Illumina sentrix6 v2 arrays were used for all time-course and siRNA experiments. For the triplicate time-courses ten time-points were profiled (0,1,2,4,6,12,24,48,72,96 hours – [CIBEX: CBX46]).

For siRNA experiments, THP-1 cells were knocked-down with stealth siRNAs against 52 different transcription factors (BCL6, BMI1, CBFB, CEBPA, CEBPB, CEBPD, CEBPG, CTCF, E2F1, EGR1, ETS1, ETS2, FLI1, FOXD1, FOXJ3, FOXP1, GATA2, GFI1, HOXA9, HOXA10, HOXA11, HOXA13, ID1, IRF7, IRF8, IRX3, LMO2, MAFB, MLL, MLLT3, MXI1, MYB, MYBL2, MYC, NFE2L1, NFKB1, NFYA, NOTCH1, NRAS, PTTG1, RUNX1, SNAI1, SNAI3, SP1, SPI1(PU.1), SREBF1, STAT1, TCFL5, TRIM28, UHRF1, YY1, ZNF238). Stealth siRNAs from Invitrogen were transfected for 48hrs, RNA was harvested, and the effects measured relative to a scrambled negative control siRNA transfection. All siRNA experiments were done in biological triplicate and the data is available through CIBEX [CIBEX: CBX47]).

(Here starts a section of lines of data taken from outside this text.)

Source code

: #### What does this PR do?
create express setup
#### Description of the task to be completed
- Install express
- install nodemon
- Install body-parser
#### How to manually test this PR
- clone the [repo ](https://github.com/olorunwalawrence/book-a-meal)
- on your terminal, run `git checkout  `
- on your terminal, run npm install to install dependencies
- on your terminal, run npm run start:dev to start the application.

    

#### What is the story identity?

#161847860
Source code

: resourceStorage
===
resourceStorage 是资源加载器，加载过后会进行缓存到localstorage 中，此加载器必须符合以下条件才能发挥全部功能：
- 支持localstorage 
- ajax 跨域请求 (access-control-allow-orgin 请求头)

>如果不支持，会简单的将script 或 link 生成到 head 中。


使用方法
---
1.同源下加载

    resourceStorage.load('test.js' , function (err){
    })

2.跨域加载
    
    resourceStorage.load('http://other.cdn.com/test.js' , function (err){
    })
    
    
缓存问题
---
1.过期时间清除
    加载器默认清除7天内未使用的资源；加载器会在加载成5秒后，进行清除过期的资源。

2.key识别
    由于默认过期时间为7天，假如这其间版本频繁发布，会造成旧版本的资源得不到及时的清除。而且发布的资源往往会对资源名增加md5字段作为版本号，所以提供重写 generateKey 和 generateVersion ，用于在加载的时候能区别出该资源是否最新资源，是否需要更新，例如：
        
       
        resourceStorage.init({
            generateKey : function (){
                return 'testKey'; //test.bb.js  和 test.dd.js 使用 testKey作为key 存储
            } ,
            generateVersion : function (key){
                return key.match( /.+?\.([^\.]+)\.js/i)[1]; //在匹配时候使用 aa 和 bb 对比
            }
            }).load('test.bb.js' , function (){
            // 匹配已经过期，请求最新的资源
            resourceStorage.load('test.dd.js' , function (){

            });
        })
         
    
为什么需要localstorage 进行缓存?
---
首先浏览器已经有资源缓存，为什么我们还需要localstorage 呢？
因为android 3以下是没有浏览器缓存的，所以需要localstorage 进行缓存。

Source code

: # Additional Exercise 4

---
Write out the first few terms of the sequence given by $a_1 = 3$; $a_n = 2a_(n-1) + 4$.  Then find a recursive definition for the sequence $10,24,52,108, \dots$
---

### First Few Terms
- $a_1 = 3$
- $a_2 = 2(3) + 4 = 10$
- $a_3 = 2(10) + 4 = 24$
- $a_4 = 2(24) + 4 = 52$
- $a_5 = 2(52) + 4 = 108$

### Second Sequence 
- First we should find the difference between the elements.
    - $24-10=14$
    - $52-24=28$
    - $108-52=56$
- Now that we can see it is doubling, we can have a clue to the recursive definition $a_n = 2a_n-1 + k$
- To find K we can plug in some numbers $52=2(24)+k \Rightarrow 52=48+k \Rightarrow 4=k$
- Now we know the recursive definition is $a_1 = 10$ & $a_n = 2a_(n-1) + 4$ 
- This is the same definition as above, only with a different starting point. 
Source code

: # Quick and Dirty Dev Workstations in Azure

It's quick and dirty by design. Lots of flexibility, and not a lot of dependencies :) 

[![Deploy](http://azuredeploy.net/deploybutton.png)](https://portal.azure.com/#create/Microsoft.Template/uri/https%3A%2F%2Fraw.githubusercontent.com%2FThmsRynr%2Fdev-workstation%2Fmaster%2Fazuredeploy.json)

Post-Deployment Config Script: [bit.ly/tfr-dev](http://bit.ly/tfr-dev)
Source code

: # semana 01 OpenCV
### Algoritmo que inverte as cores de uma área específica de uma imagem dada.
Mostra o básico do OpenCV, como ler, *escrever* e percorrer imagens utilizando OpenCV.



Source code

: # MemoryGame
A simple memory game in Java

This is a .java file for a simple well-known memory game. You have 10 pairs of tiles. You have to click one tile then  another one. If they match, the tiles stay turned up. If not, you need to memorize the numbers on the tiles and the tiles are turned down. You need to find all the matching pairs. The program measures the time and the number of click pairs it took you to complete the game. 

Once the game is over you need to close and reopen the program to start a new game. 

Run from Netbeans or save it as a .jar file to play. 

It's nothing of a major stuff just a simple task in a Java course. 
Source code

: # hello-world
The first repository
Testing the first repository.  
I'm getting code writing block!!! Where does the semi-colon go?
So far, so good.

Perturbation edges displayed in EEDB, are identified using LIMMA in the Bioconductor package of R. Quantile normalization of Illumina data and B-statistic calculations were carried out using the lumi and limma packages of Bioconductor in the R statistical language [46-49]. For differential gene expression during the timecourse and between siRNAs and negative control transfections we required a B-statistic ≥ 2.5, fold change ≥ 2 and the gene had to be detected in one of the conditions (average detection score ≤ 0.01).

Chromatin Immunoprecipitation data.

FANTOM4 generated ChIP-chip datasets for RNA polymerase II [CIBEX:CBX44], acetylated histone H3K9 [CIBEX:CBX48], and the transcription factors SPI1(Pu.1) and SP1 [CIBEX:CBX43]. Public ChIP on chip data were extracted for SRF [49], E2F4, ELF1, ETS1, GABPA, RUNX1 [50], YY1 [51], E2F1, E2F4, E2F6 [52], and MYC [53]. Due to the diverse sources of ChIP data and the methods and thresholds used, we took all targets reported by the respective papers and converted them into an Entrez geneID for loading as a ChIP edge in EEDB. Links to the articles in PUBMEDID are provided for all public ChIP data.

Transcription factor Protein-Protein edges.

The protein-protein interactions currently displayed in EEDB are a curated set of transcription factor – transcription factor interactions extracted from a number of public protein-protein interaction sources including DIP [54], BIND [55] and HPRD [28] (which is shown in the source). Only TF-TF interactions from non-high-throughput methods are shown here.